Trypsin-hydrolyzed Corn Silk Proteins: Antioxidant Activities, in vitro Gastrointestinal and Thermal Stability, and Hematoprotective Effects

The aim of this study was to examine the antioxidant capacity of Trypsin-hydrolyzed corn silk proteins, specifically radical scavenging, ferric reducing and anti-lipid peroxidation activities, as well as stability after heating and simulated gastrointestinal digestion.
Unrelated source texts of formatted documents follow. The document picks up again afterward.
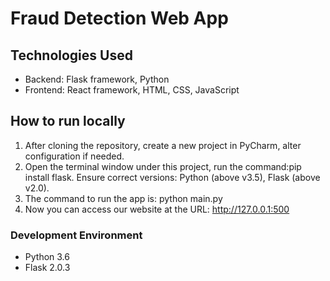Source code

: # Fraud Detection Web App

## Technologies Used
* Backend: Flask framework, Python
* Frontend: React framework, HTML, CSS, JavaScript

## How to run locally
1. After cloning the repository, create a new project in PyCharm, alter configuration if needed.
2. Open the terminal window under this project,  run the command:pip install flask. Ensure correct versions: Python (above v3.5), Flask (above v2.0).
3. The command to run the app is: python main.py
4. Now you can access our website at the URL: http://127.0.0.1:500


### Development Environment
* Python 3.6
* Flask 2.0.3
Among the 1–5-h hydrolysates, the 1-h Trypsin hydrolysate (T1H) was the strongest. T1H exhibited stronger H2O2 [half maximal effective concentration (EC50) = 156.44 µg/mL] and superoxide (EC50 = 0.33 mg/mL) scavenging activities than glutathione, carnosine and N-acetylcysteine. Radical scavenging activities of T1H were heat-stable (25–100°C), although lost by 20–58% after gastrointestinal digestion. Ferric reducing activity of T1H was heat-stable, even enhanced by 20% after gastrointestinal digestion. Lecithin liposome assay found anti-lipid peroxidation activity of T1H resistant to gastrointestinal peptidases. By contrast, 100°C incubation reduced anti-lipid peroxidation activity of 0.5 mg/mL T1H to 3.5-fold lower than that of 25°C incubation. At 30 µg/mL, T1H (3% hemolysis) was stronger than glutathione (32% hemolysis) in protecting human red blood cells. T1H was 1.5-fold more potent than glutathione and carnosine in alleviating lipid peroxidation in the cells. Overall, T1H demonstrated strong, heat-stable radical scavenging activities, besides partial resistance to gastrointestinal peptidases. T1H was also hematoprotective. T1H is a promising antioxidant for the development of functional food ingredients and nutraceuticals.